Esper (Uniontown, Pensilvania, 56 años) es un militar retirado con experiencia en el Congreso y como lobista que llegó a la Administración de Trump en noviembre de 2017 para hacerse cargo del Ejército de Tierra. Fue compañero de clase del actual secretario de Estado, Mike Pompeo, en la academia militar de West Point, y pasó una década en servicio activo, así como 11 años en la Guardia Nacional. Se retiró en 2007, condecorado, como veterano de la Guerra del Golfo (1990-1991), entre otras misiones, y se introdujo entonces en la jungla de poder de Washington. Así, fue jefe de gabinete de un conocido think tank conservador, The Heritage Foundation; asesoró en la campaña presidencial del senador republicano Fred Thompson en 2008, y participó de la Comisión de Revisión de Economía y Seguridad Estados Unidos-China del Senado.
Sus declaraciones se producen tras una nueva noche de movilizaciones en Estados Unidos, más multitudinarias en grandes ciudades como Washington o Los Ángeles, pero más pacíficas. En la capital estadounidense, el único territorio del país en el que el presidente puede recurrir al Ejército, el presidente ha ordenado el despliegue de un batallón de la Policía Militar, según el Departamento de Defensa. Se trata de una unidad de entre 200 y 500 soldados procedentes de Fort Bragg, en Carolina del Norte.

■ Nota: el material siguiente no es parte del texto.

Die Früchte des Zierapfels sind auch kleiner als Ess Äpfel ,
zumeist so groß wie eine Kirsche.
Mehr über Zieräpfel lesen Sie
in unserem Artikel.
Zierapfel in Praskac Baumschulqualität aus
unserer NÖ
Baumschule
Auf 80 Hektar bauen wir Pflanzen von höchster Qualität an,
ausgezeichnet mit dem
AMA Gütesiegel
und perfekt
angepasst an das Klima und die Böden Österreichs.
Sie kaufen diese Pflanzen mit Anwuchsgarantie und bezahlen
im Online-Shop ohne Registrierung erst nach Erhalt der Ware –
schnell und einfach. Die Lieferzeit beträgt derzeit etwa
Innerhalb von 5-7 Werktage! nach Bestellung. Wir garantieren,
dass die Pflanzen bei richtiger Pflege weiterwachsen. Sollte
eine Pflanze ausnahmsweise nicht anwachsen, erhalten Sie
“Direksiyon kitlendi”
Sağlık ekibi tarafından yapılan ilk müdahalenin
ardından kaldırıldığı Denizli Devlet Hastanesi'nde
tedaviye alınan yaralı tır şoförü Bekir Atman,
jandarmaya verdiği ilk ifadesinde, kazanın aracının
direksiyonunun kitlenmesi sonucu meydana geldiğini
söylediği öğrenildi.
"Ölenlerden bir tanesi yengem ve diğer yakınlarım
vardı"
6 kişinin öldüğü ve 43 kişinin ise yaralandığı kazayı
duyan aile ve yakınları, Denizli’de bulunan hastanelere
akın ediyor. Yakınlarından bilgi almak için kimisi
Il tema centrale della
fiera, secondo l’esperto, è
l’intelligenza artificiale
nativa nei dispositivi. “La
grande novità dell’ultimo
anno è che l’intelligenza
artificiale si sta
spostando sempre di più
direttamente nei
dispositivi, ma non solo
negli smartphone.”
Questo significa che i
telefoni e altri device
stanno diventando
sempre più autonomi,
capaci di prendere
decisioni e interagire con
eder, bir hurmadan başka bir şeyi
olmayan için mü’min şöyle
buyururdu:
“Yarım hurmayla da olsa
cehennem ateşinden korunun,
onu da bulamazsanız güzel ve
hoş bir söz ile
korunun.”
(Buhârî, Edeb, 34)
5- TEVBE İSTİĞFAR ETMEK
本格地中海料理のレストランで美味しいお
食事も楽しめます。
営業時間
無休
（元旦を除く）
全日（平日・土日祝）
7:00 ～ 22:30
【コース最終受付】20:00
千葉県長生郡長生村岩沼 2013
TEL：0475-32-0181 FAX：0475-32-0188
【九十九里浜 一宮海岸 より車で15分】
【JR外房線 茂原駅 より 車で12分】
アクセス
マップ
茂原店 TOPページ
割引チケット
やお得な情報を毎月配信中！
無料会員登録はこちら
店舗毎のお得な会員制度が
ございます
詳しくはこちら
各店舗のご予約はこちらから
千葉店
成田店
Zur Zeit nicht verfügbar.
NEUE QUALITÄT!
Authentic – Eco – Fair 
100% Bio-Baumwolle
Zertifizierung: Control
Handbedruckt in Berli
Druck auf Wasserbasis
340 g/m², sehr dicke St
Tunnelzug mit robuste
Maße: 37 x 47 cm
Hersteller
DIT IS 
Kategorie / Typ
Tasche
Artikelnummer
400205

Miles de manifestantes se concentraron en las grandes ciudades estadounidenses ignorando el toque de queda decretado y, aún más, el brazo de hierro exhibido el día anterior por Donald Trump. Frente a la Casa Blanca, donde el lunes las fuerzas de seguridad habían disuelto con gas lacrimógeno una concentración pacífica, el número de ciudadanos movilizados aumentó respecto a las jornadas anteriores; Los Ángeles vivió también su manifestación más multitudinaria de esta crisis y, en Nueva York, pese al mayor despliegue policial, prosiguieron los saqueos, aunque con menos virulencia. También salieron a la calle los vecinos de Houston, de Orlando, de Florida y de Filadelfia. La ola de protestas contra el racismo desatada a raíz del caso de brutalidad policial que acabó con la vida de George Floyd prosiguió un día más, el octavo, y, en el caso de Washington, con más fuerza, aunque se atenuó en vandalismo.